Transient selection with VolumeShaper

A mouseover above the first white point, roughly behind the 1/128 mark, shows exactly how long the time window for our transient selection is. In the status bar at the bottom we can read a length of 19.5 ms, before the fade-out starts.

Also notice that we selected to trigger on “Audio”, with the settings cogwheel next to it.

By clicking, we access the transient detection configuration:

VolumeShapers audio trigger configuration window with all options for detecting transients.

Transient detection configuration

Most importantly we can set the algorithm to be geared towards drums, general or complex sounds. We can set a threshold and even a trigger shift with some pre-roll buffering. A high- an low-pass can be used to ignore a certain section of the frequency range.

By tweaking these settings we can configure exactly how we want to catch the transient. The configuration depends on the signal and where you want to make the cut.

Additionally, the shape of the fade envelop decides how you go from the transient signal to the sustained signal. You really have the option for any shape here!

Smooth transition to sustain

The second container, supposed to process the sustained section, should be run in parallel to the first.
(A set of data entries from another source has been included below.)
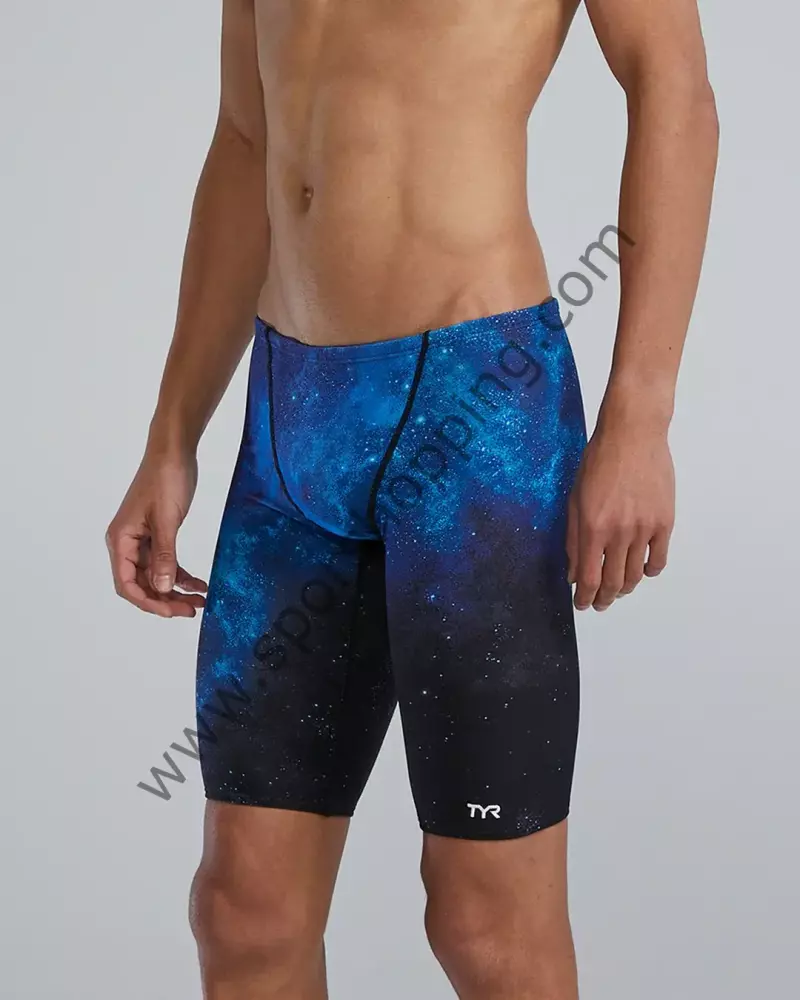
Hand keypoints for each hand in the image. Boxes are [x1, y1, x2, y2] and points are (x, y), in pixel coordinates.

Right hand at [106, 451, 207, 617]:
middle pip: (142, 583)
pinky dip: (182, 575)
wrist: (174, 451)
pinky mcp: (157, 534)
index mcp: (120, 539)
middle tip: (192, 610)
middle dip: (165, 600)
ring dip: (176, 590)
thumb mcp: (167, 519)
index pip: (126, 583)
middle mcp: (126, 543)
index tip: (172, 612)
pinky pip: (167, 562)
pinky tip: (200, 584)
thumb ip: (164, 555)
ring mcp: (141, 539)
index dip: (148, 601)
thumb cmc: (166, 479)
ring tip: (200, 601)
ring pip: (156, 575)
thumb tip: (162, 588)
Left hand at [567, 419, 674, 611]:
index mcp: (593, 527)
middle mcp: (620, 532)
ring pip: (635, 575)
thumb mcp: (575, 499)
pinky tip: (641, 570)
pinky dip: (648, 571)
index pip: (589, 578)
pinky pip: (658, 559)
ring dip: (624, 587)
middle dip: (603, 598)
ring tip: (617, 589)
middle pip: (612, 582)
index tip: (582, 604)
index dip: (585, 597)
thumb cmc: (599, 461)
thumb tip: (573, 571)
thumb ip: (574, 538)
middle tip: (599, 603)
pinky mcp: (665, 522)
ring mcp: (645, 529)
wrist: (633, 436)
Just right-click it in the FX list and select the corresponding option:

Set the sustain FX container to be parallel to the transient container.

Set the sustain FX container to be parallel to the transient container

We route the sustain container to receive its input from channels 1/2 and send its output to 3/4:

Route the container to use 1/2 as input and 3/4 as output.

Container routing

This way, we can cleanly mix both again together with the JSFX 2-band joiner at the end of the main chain.

Within the sustained container, we insert as a first FX instance an exact copy of the VolumeShaper we just configured above!

VolumeShaper for sustain selection by using the 'flip horizontally' option.

VolumeShaper for sustain selection

By starting from an exact copy, we know the transient detection is exactly the same. Additionally we can sue the “Flip horizontal” option in the right-click context menu of the volume envelope. This way we get a clean cross fade between the transient and the sustained signal.

Does it null?

Yes! ShaperBox sometimes needs a playback-restart if it thinks it changed its behavior with respect to latency compensation. But if everything is set right, this approach is a very clean cut that does null with a phase-inverted non-treated copy.

Pro’s and con’s and crazy ideas

  • pro: Easy to set up, as long if you own VolumeShaper.
  • pro: Any cross fade possible
  • pro: Reuse ShaperBoxs transient detection with all its capabilities
  • con: You need to keep both VolumeShaper envelopes and transient configuration in sync, if you are after a clean separation
  • con: Many tracks with multiple transient-split FX chains like this are probably resource heavy. The ReaGate approach is likely more light-weight, but inherently different.
  • con: Not necessarily obvious which time-scale to choose (1/64 vs. 1/32 vs. 1/16, …) and always signal dependent

A couple of crazy ideas:

  • MULTIBAND TRANSIENT SPLITTING
    • Imagine a Signal where the transient section of different frequency sections happen at different times! I.e. shifting the cross-fade left/right for different bands.
  • Different fade-shapes to leave out parts of the signal or emphasize certain sections by processing them in both FX chains
  • Triggering on the transient, but totally wild envelope shapes to do things I cannot really anticipate right now

Sound examples

Here is the same dry drum loop, from the previous post:

The transient FX container gets a preamp emulation and some wave shaping again. We set the crossfade at around 1/64th:
The sustained section gets an instance of reverb:
And both mixed together:

How is this useful?


TL;DR
Can we use Cableguys VolumeShaper and its transient detection together with REAPERs routing capabilities to split a signal into transient and sustain sections? We build another transient shaper, allowing us to put any FX on each part of the signal!